Authors argue to step away from the one disease at the time approach but shift to a modality platform approach, e.g. siRNA for liver diseases or ASOs that modulate splicing for CNS diseases. I agree – I said something similar during the European Medicines Agency (EMA) meeting on RNA therapy Feb 2.

Note authors discriminate between siRNA, ASO & morpholinos – morpholinos (phosphorodiamidate morpholino oligomers, PMOs) are also ASOs. siRNA & ASOs (PMOs and otherwise) are all oligonucleotide therapies. HOWEVER, each modality (including chemistry) should have its own platform.

Authors stress that for platform development approaches data sharing will be crucial. I agree completely! Which is also why I signed the N1 Collaborative data sharing petition.

Another important thing for developing platform therapy approaches for groups of rare diseases is early diagnosis. Newborn screening is currently very well regulated and it takes years to add diseases – which is too long with the speed at which genetic therapies are developed now.

Authors give recommendations for genetic newborn screening for rare diseases, which includes not only sequencing, but also data analysis, interpretation, genetic counseling and equitable support and follow up for everyone. This will require education as the consequences of genetic newborn screening (potential for gene therapy, cell therapy, oligonucleotide therapy) differ from current newborn screening efforts (dietary changes). Explaining this to parents will be more challenging.
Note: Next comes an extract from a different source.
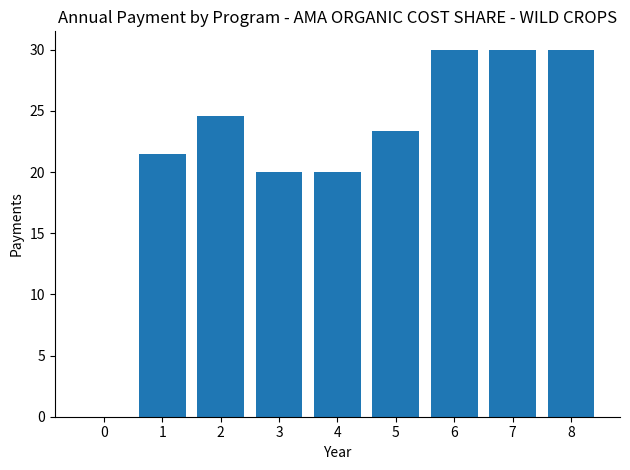

Is it true that the value at 7 is 30.0?

True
Authors also highlight multiple platform networks already in place, including N1 Collaborative n-lorem foundation for oligonucleotides and the bespoke platform for gene therapy. They also outline that for these types of approaches, new clinical trial/evaluation methods are needed.

This is also part of the networks mentioned, and also of the AGORA network for inherited metabolism and immunity diseases that I highlighted last week. Finally authors outline that the FDA and EMA are interested in facilitating treatment developments for very rare diseases.

Both provide tools such as fast track (FDA) and PRIME (EMA). There is much more in the paper, I just highlighted what struck me as important. Final highlight: we can only do this if we do it together in a multistakeholder approach where we share and communicate.